L’accessibilità dei prezzi è un problema non risolto e che non si risolverà nei prossimi anni. Di certo quando parliamo di prodotti di qualità parliamo di artigianalità, innovazione, cura. E questo ha un costo, che va capito e accettato. Se entro all’interno di un negozio di arredo low-budget con un carrello, devo capire immediatamente che non sto parlando di design di alto livello, ma di tutt’altro. Poi c’è da valutare un’altra questione: siamo abituati a ragionare nella logica del profitto e il marketing ha impugnato valori come la sostenibilità e l’ecologia da molto tempo, nonostante non si sappia davvero di cosa si tratti. Il marketing è da sempre un’autostrada privilegiata che va nel cuore della gente: se noi (curatori, consulenti) parliamo di sostenibilità ha poco rilievo, ma se lo fa Volvo proponendo il nuovo modello di automobile ibrida, il messaggio arriva. Anche l’industria del mobile si regge su logiche dettate dal marketing da decine di anni, che ormai ha più potere di un direttore artistico.
Se ‘i grandi’ sopravvivono e i ‘piccoli’ rischiano la chiusura, come intervenire?
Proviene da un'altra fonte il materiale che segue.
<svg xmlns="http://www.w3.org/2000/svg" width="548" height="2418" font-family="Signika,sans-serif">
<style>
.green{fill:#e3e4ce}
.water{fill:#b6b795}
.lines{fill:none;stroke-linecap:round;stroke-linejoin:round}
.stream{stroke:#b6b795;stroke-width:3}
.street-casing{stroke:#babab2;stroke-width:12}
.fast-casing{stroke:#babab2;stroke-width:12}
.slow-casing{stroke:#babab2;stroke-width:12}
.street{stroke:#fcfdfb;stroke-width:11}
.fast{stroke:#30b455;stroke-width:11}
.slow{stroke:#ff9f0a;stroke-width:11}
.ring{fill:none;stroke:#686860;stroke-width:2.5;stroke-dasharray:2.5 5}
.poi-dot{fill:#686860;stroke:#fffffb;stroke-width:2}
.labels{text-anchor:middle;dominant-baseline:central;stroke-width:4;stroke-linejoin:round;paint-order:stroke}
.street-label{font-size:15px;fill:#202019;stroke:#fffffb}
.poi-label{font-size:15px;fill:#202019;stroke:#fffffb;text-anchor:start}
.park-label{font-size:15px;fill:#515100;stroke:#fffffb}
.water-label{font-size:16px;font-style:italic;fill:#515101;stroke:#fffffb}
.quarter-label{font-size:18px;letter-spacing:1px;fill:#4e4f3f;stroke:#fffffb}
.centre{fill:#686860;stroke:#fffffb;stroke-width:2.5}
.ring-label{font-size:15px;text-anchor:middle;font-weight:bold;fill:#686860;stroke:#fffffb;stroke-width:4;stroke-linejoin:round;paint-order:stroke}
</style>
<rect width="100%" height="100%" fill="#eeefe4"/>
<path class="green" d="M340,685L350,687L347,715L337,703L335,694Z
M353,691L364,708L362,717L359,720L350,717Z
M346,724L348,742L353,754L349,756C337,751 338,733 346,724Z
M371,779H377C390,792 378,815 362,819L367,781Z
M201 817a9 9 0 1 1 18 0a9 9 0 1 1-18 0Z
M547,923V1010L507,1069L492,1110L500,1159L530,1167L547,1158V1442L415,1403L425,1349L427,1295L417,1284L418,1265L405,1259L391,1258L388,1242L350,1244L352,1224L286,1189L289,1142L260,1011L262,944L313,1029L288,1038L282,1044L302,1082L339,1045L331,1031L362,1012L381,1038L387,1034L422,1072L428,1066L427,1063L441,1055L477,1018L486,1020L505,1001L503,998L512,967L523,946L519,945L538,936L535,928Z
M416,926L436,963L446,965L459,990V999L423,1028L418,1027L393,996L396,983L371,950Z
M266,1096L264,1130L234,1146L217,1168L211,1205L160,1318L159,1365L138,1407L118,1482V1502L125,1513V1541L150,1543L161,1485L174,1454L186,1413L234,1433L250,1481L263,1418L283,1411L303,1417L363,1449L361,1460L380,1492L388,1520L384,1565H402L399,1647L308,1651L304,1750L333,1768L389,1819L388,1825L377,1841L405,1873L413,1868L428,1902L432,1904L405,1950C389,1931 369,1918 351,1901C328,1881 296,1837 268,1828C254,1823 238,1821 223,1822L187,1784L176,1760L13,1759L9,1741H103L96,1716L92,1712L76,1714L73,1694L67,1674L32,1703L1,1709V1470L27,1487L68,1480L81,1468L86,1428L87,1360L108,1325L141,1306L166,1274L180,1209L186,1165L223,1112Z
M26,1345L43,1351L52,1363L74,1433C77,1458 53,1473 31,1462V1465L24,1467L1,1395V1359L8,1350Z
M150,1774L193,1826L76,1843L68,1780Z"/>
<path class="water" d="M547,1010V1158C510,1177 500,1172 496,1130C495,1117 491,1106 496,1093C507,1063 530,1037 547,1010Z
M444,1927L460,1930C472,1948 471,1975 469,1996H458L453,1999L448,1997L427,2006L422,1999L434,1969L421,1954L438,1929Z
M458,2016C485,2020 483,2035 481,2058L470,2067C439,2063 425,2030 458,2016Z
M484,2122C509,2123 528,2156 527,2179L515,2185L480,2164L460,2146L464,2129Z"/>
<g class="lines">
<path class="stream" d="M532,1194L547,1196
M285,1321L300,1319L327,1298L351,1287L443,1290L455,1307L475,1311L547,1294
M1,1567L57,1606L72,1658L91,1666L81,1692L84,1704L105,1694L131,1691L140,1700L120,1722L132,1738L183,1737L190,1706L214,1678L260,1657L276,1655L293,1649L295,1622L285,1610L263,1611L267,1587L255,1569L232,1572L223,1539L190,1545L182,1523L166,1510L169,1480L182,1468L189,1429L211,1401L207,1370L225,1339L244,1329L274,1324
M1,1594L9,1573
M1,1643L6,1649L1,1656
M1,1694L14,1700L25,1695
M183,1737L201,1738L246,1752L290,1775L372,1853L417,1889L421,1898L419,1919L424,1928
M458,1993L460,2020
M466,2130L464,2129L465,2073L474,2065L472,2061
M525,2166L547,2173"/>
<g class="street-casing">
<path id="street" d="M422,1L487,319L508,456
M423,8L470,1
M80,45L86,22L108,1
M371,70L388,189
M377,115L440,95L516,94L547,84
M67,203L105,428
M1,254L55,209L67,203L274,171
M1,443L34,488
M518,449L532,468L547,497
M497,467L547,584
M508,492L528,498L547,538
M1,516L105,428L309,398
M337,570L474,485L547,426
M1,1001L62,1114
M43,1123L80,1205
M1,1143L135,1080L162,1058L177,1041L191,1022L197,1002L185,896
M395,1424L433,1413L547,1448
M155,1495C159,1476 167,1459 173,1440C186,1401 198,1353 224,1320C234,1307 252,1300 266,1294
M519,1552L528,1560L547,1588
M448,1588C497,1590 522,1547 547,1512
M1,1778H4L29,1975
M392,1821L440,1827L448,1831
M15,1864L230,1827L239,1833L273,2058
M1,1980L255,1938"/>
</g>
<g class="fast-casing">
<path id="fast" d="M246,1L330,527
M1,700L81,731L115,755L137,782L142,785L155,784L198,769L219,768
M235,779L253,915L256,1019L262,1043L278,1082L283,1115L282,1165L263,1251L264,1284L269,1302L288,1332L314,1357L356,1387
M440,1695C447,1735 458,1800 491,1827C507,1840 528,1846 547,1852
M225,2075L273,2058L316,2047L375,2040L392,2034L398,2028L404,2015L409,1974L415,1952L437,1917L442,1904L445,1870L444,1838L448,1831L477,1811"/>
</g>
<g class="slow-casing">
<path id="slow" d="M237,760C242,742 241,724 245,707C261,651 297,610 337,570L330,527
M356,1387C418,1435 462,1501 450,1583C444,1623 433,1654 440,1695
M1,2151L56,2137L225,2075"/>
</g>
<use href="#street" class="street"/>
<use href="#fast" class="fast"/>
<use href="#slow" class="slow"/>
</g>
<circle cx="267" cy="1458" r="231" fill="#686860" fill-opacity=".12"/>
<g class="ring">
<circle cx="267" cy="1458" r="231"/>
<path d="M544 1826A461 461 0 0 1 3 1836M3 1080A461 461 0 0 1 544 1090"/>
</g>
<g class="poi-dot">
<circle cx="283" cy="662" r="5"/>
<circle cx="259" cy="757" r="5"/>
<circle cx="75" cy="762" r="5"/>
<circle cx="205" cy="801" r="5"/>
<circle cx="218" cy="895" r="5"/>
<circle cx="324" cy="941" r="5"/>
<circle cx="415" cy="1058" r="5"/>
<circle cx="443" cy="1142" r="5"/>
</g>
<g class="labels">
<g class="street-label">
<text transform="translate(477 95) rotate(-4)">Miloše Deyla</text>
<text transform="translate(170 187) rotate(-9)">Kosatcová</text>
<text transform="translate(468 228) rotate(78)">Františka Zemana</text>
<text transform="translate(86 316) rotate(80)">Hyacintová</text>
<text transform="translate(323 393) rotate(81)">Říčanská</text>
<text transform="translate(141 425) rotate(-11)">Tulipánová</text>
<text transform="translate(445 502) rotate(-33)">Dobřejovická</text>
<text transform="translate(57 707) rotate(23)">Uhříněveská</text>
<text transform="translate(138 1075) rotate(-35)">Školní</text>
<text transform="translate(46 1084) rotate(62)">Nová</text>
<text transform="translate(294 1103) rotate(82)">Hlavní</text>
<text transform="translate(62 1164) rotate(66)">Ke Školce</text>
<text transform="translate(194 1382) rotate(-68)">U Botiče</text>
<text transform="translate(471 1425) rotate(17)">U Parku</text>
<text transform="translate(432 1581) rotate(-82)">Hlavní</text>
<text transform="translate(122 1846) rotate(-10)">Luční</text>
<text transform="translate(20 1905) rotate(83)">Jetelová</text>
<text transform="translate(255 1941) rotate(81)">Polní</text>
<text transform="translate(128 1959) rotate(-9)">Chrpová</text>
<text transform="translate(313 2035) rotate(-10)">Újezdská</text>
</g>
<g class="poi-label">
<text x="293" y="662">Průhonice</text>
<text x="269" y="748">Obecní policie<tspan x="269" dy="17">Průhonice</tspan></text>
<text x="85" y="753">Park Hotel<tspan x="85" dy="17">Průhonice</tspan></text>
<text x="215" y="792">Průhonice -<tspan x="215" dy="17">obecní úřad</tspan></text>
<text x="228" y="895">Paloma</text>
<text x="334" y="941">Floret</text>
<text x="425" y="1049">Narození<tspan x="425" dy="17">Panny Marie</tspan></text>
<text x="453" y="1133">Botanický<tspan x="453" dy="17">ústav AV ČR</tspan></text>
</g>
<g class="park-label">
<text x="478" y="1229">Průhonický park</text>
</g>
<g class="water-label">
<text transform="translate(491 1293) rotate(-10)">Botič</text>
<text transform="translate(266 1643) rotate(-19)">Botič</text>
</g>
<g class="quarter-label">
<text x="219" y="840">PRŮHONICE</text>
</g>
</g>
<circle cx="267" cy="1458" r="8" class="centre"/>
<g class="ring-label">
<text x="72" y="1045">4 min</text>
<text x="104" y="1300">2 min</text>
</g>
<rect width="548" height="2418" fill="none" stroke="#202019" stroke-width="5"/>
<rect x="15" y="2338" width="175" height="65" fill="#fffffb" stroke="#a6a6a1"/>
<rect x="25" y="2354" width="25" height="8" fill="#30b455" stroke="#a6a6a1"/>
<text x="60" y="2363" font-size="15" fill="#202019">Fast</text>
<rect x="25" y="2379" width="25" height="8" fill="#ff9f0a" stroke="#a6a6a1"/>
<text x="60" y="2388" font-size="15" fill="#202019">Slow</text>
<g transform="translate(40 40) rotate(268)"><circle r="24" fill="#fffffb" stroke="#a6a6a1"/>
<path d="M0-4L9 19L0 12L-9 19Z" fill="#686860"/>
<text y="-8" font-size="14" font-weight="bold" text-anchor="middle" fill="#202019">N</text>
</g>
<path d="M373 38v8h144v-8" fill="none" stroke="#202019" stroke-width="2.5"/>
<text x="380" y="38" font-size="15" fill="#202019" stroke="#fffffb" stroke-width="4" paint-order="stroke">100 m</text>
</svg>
Serve una revisione del sistema a favore delle piccole imprese, puntando sulla qualità. Tempo fa si parlava di slow-design, ed è un concetto da rivalutare in chiave attuale: l’indotto è meno visibile, ma è strettamente legato al territorio in cui si opera. L’esempio virtuoso in Italia è rappresentato da Slow Food. Grazie alla tracciabilità, il consumatore sa che le aziende del consorzio sono realtà in cui vige una certa responsabilità aziendale e altissima qualità. Anche l’agricoltura è industria e Slow Food ha dimostrato che un sistema simile è sostenibile. Perché le nostre piccole aziende non potrebbero prendere esempio dal modello di Petrini? Non parlo di un ritorno all’artigianato, non avrebbe senso, ma di una dimensione territoriale che non esclude scambi a livello globale. Forse il Salone del Mobile non è posto per le piccole aziende, che devono riorganizzarsi e veicolare la loro eccellenza secondo altre modalità, senza dover competere con i grandi poteri del settore.